The scary part was that all of the science Tess and the alien were spouting off actually made sense. She looked at the blue box again.
"You want to see it?" Tess asked, with a big grin.
Allison suddenly found herself wanting to see the inside of this wonderful ship. But as soon as she stood up, she stopped. "Wait. Tess," she asked, "you still haven't explained: how did you end up with…him?"
"He picked us up in Australia," said Tess, and then stopped herself short of adding anything. But Allison had caught it.
"Us?" she asked.
The Doctor and his companion exchanged a brief look, before he answered for both of them. "Ah, yes. There is another member of our merry band." The Doctor looked at a wristwatch. "By the way," he asked rhetorically, "shouldn't Jack be done by now?"
Before Allison could react to what sounded like the name of the man she loved, before Tess could respond with a shake of her head and the words "different Jack," SARAH's alarms answered the Timelord's question.
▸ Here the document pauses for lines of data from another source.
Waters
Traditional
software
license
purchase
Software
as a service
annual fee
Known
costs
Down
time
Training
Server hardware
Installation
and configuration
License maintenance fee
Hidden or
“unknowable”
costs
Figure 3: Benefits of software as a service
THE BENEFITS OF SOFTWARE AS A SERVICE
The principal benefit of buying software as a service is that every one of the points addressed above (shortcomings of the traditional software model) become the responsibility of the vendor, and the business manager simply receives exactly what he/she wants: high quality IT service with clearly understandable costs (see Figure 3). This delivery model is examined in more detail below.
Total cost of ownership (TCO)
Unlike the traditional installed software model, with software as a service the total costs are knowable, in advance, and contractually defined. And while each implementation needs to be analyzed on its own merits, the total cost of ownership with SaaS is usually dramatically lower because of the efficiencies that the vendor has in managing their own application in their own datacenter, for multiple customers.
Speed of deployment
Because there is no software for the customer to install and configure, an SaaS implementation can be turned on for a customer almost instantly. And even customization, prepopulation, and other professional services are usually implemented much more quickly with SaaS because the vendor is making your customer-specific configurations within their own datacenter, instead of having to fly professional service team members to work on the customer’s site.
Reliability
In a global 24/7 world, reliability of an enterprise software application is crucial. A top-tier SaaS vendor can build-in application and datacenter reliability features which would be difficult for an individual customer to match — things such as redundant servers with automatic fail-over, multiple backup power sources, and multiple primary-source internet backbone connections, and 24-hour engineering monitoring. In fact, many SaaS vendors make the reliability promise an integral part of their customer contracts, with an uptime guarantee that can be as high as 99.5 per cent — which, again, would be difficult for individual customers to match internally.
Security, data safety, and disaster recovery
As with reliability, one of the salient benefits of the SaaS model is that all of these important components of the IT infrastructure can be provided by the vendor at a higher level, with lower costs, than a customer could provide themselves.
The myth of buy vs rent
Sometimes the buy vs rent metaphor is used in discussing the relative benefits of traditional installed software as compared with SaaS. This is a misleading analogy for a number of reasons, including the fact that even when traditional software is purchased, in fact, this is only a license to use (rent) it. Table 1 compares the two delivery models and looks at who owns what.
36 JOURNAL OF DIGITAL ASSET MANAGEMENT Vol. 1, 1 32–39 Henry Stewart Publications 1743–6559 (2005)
"SARAH, what's happening?" asked Allison.
"Dr. Blake! While Dr. Fontana and the alien have been talking to us, someone has been tampering with my communications node! All my outside lines have been cut: telephone, internet, satellite, short-wave, cable. I no longer have access to Eureka's communications grid!"
Allison looked frantically at the others. Tess met her gaze, but there was no panic in her eyes, nor surprise. And the Doctor was tapping his watch, as if it had stopped.
Or become unsynchronized.
Allison's gut told her she was in danger. Her head, for once, unlike all those times she had ignored the feelings she had had for a certain town sheriff, for example, didn't disagree: her head told her to RUN! FAST! She bolted for the front door.
"Al, wait!" Tess begged, but Allison wasn't listening. Leaping over the steps to the foyer, she grabbed the handle of the door and pulled with all her might, not wanting to look back and see how close the others were behind her. She got the heavy door open, and slipped around it, about to make a break for her truck, when she saw the man blocking her way.
He was taller than her, but not too tall. He was maybe four inches shorter than Carter. He was wearing a black jacket and had sandy blonde hair. He looked to be in his forties, but he had the look of someone with wiry strength, and he had a military-type bearing she had seen many times before. She tried to run past him, but he grabbed her easily and dragged her back into the house.
"SARAH! Call Jack! Call Jack!" she screamed.
"Dr. Blake!" said the AI plaintively, "there's nothing I can do!" The man kicked the door shut behind him and dragged Allison back to the living room.
"There you are, Bauer," said the Doctor to the new arrival. "Stop fooling around. We have work to do."